Nel Regno Unito si profila una vera e propria catastrofe. Nello scenario oggi più probabile, cioè quello del No-Deal, l’economia britannica si contrarrebbe del 4% e ci sarebbero più di mezzo milione di nuovi disoccupati. Questa situazione spaventosa è comunque una stima che potrebbe persino essere ottimista.
Perché non tiene conto di altri problemi che avrebbe il Regno Unito, a partire da disordini sociali e passando per il sistema finanziario.
Non tiene conto nemmeno degli eventuali aggiustamenti riguardanti gli assetti dei cambi monetari che, se da un lato potrebbero mitigare le cose, dall’altro le potrebbero aggravare con effetti spaventosi sull’inflazione nel Regno Unito.

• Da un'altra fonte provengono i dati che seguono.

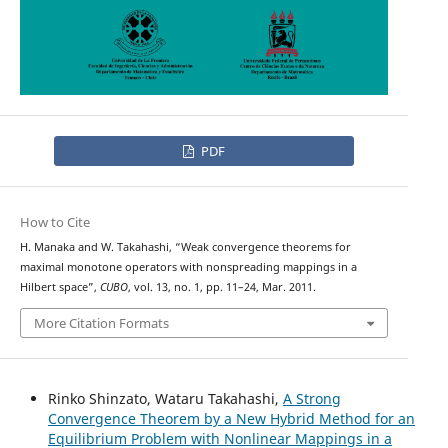
PDF
How to Cite
H. Manaka and W. Takahashi, “Weak convergence theorems for
maximal monotone operators with nonspreading mappings in a
Hilbert space”,
CUBO
, vol. 13, no. 1, pp. 11–24, Mar. 2011.
More Citation Formats
Rinko Shinzato, Wataru Takahashi,
A Strong
Convergence Theorem by a New Hybrid Method for an
Equilibrium Problem with Nonlinear Mappings in a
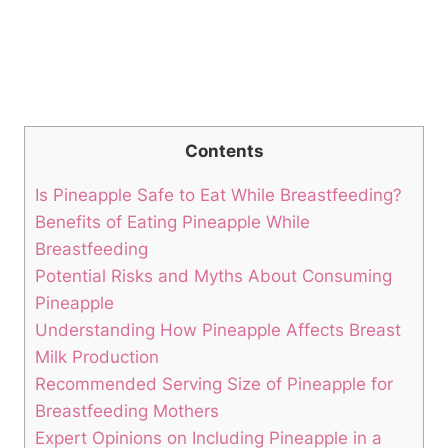
Contents
Is Pineapple Safe to Eat While Breastfeeding?
Benefits of Eating Pineapple While
Breastfeeding
Potential Risks and Myths About Consuming
Pineapple
Understanding How Pineapple Affects Breast
Milk Production
Recommended Serving Size of Pineapple for
Breastfeeding Mothers
Expert Opinions on Including Pineapple in a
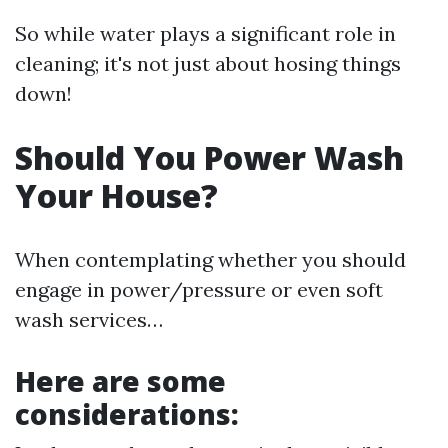
So while water plays a significant role in
cleaning; it's not just about hosing things
down!
Should You Power Wash
Your House?
When contemplating whether you should
engage in power/pressure or even soft
wash services…
Here are some
considerations:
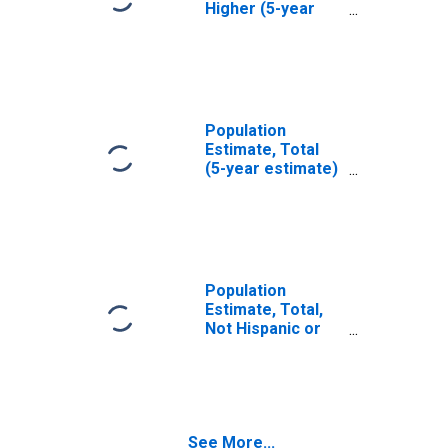
Higher (5-year
estimate) in
Huntingdon
County, PA
Population
Estimate, Total
(5-year estimate)
in Huntingdon
County, PA
Population
Estimate, Total,
Not Hispanic or
Latino (5-year
estimate) in
Huntingdon
County, PA
See More...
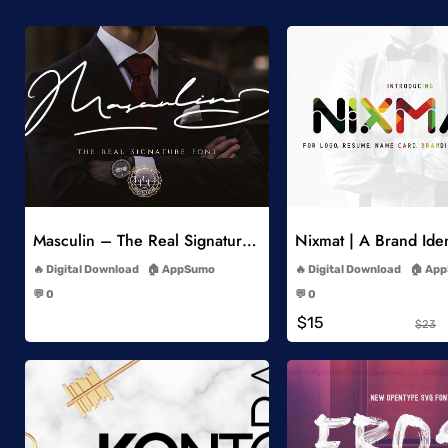
Add to Wishlist
Add to Wish
Masculin – The Real Signature Font
Nixmat | A Brand Iden
-
-
Digital Download
AppSumo
Digital Download
App
-
-
💬 0
💬 0
-
-
$15
$23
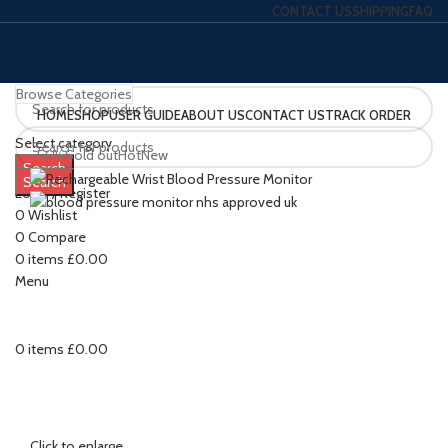
CONTACT US
SHIPPING
FAQ
Browse Categories
HOME
SHOP
USER GUIDE
ABOUT US
CONTACT US
TRACK ORDER
Select category
-56%
Sold out
Hot
New
Search
Search
Login / Register
0
Wishlist
0
Compare
0
items
£
0.00
Menu
0
items
£
0.00
Click to enlarge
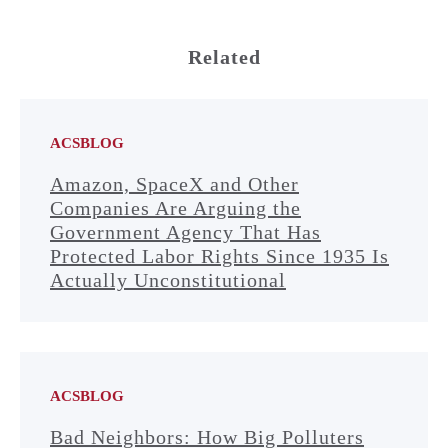
Related
ACSBLOG
Amazon, SpaceX and Other
Companies Are Arguing the
Government Agency That Has
Protected Labor Rights Since 1935 Is
Actually Unconstitutional
ACSBLOG
Bad Neighbors: How Big Polluters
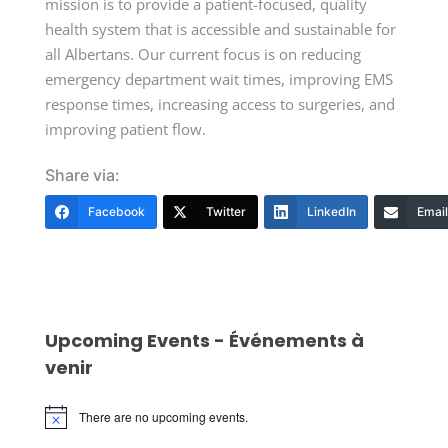
mission is to provide a patient-focused, quality
health system that is accessible and sustainable for
all Albertans. Our current focus is on reducing
emergency department wait times, improving EMS
response times, increasing access to surgeries, and
improving patient flow.
Share via:
Facebook
Twitter
LinkedIn
Email
Upcoming Events - Événements à
venir
There are no upcoming events.
Notice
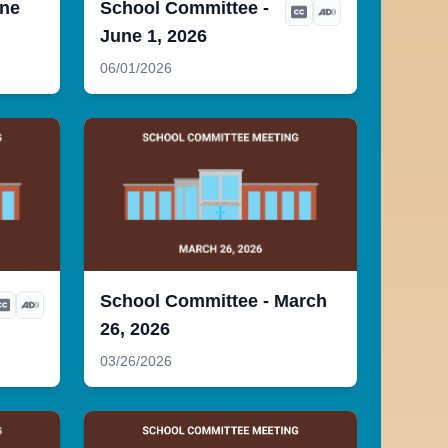
une
School Committee -
June 1, 2026
06/01/2026
School Committee - March
26, 2026
03/26/2026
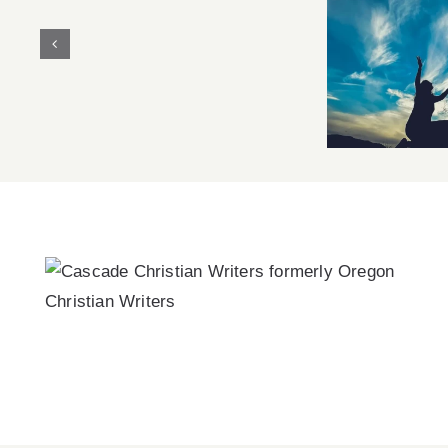
Christian
Pragmatism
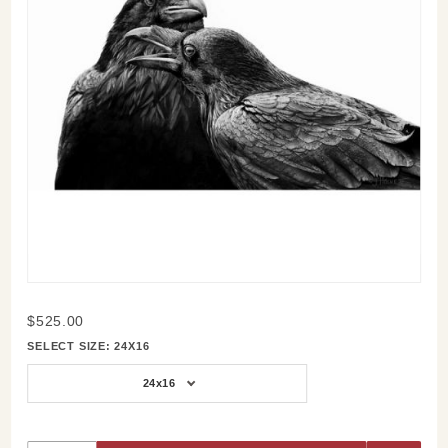
Purchase
$525.00
Two
SELECT SIZE:
24X16
Ravens
in Black
24x16
and
White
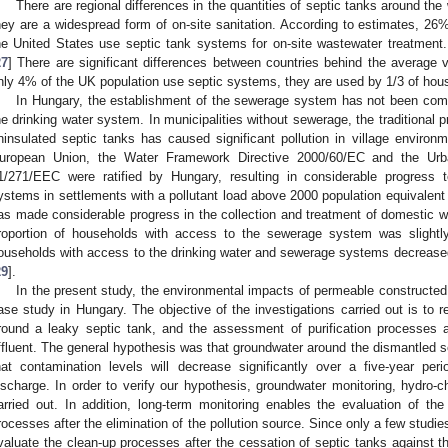
There are regional differences in the quantities of septic tanks around the
hey are a widespread form of on-site sanitation. According to estimates, 2
he United States use septic tank systems for on-site wastewater treatment. 
27
] There are significant differences between countries behind the average 
nly 4% of the UK population use septic systems, they are used by 1/3 of hous
In Hungary, the establishment of the sewerage system has not been comp
he drinking water system. In municipalities without sewerage, the traditional p
ninsulated septic tanks has caused significant pollution in village environ
uropean Union, the Water Framework Directive 2000/60/EC and the Urb
1/271/EEC were ratified by Hungary, resulting in considerable progress 
ystems in settlements with a pollutant load above 2000 population equivalent 
as made considerable progress in the collection and treatment of domestic w
roportion of households with access to the sewerage system was slightl
ouseholds with access to the drinking water and sewerage systems decrease
29
].
In the present study, the environmental impacts of permeable constructe
ase study in Hungary. The objective of the investigations carried out is to re
round a leaky septic tank, and the assessment of purification processes a
ffluent. The general hypothesis was that groundwater around the dismantled s
hat contamination levels will decrease significantly over a five-year per
ischarge. In order to verify our hypothesis, groundwater monitoring, hydro-c
arried out. In addition, long-term monitoring enables the evaluation of t
rocesses after the elimination of the pollution source. Since only a few studies e
valuate the clean-up processes after the cessation of septic tanks against th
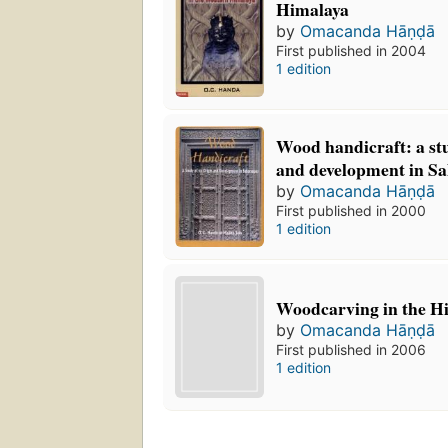
Himalaya
by
Omacanda Hāṇḍā
First published in 2004
1 edition
Wood handicraft: a stu
and development in S
by
Omacanda Hāṇḍā
First published in 2000
1 edition
Woodcarving in the H
by
Omacanda Hāṇḍā
First published in 2006
1 edition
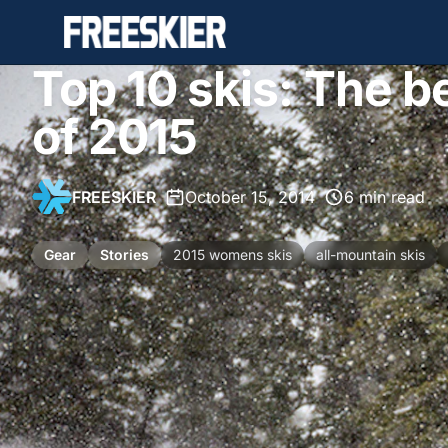
Top 10 skis: The 
of 2015
FREESKIER
•
October 15, 2014
•
6 min read
Gear
Stories
2015 womens skis
all-mountain skis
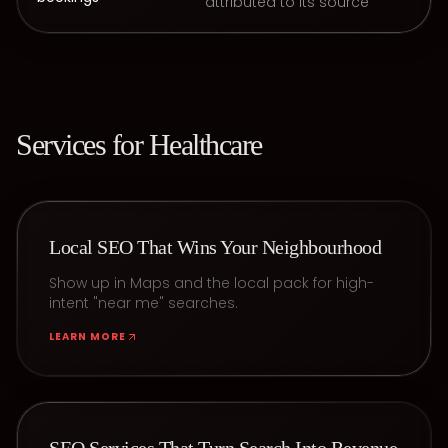
attributed to its source
Services for
Healthcare
Local SEO That Wins Your Neighbourhood
Show up in Maps and the local pack for high-
intent "near me" searches.
LEARN MORE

Non tiene conto degli impatti drammatici che avrebbe sull’assetto politico e sociale laddove gli equilibri di un Regno formato da quattro “entità” (Inghilterra, Galles, Scozia e Irlanda del Nord) sono già in difficoltà, a partire dall’Irlanda del Nord e la Scozia.
L’impatto sull’Italia
Benché “lontana” geograficamente, anche l’Italia subisce un impatto negativo dalla Brexit, specialmente nel caso del No-Deal. La stima dell’Università di Leuven è di una contrazione del PIL di oltre 18 miliardi di euro, corrispondente a circa l’1,2%. I posti di lavoro persi a causa della Brexit No-Deal sono stimati a 139mila unità.
L’impatto è dunque fortemente negativo e, di fatto, stima una recessione anche per l’Italia, sia pure meno pronunciata di quella di altri Paesi. In un altro studio, pubblicato dal FT, si evince che a pagare di più il conto salato della Brexit saranno le regioni centro settentrionali.
E questo era abbastanza ovvio. Perché tutto il peso negativo della Brexit riguarda il sistema produttivo e dell’esportazione, e dunque soprattutto la pianura padana. Proprio quella che ha votato Lega, un partito che non nasconde di essere a favore della Brexit.
Per il Mezzogiorno si stima un impatto negativo, anche in termini relativi, meno pesante di quello che avverrà per il Settentrione d’Italia.
Quanto pagherà ogni italiano? In media, secondo altri dati pubblicati dal FT si stima che ogni italiano, a causa della Brext No-Deal, avrà un reddito ridotto di 50 Euro all’anno. Al settentrione il “conto” sarà tra i 50 e i 100 Euro mentre nel Mezzogiorno sarà di meno di 50 Euro secondo questo calcolo, che non è lo stesso della Università di Leuven. Se infatti dividiamo il costo stimato dall’Università di Leuven per il numero di italiani, la cifra diventa di circa 300 euro annui per ogni italiano.
Molto peggio andrà per i sudditi della graziosa regina Elisabetta, già nel calcolo dell’università belga. Lì ogni britannico perderà tra i 500 e i 2800 euro all’anno, a secondo della zona in cui vive.
Tuttavia, gli studi finora pubblicati sono in qualche maniera “statici”. Non tengono conto, o ne tengono conto in misura limitata, dei probabili effetti deleteri nelle dinamiche che possono evolversi dopo uno shock negativo di questa portata. Infatti il rischio che si inneschi un circolo vizioso è molto alto, anche in considerazione della dissennata politica dei dazi sul commercio estero portata avanti al momento dagli Usa a guida Trump.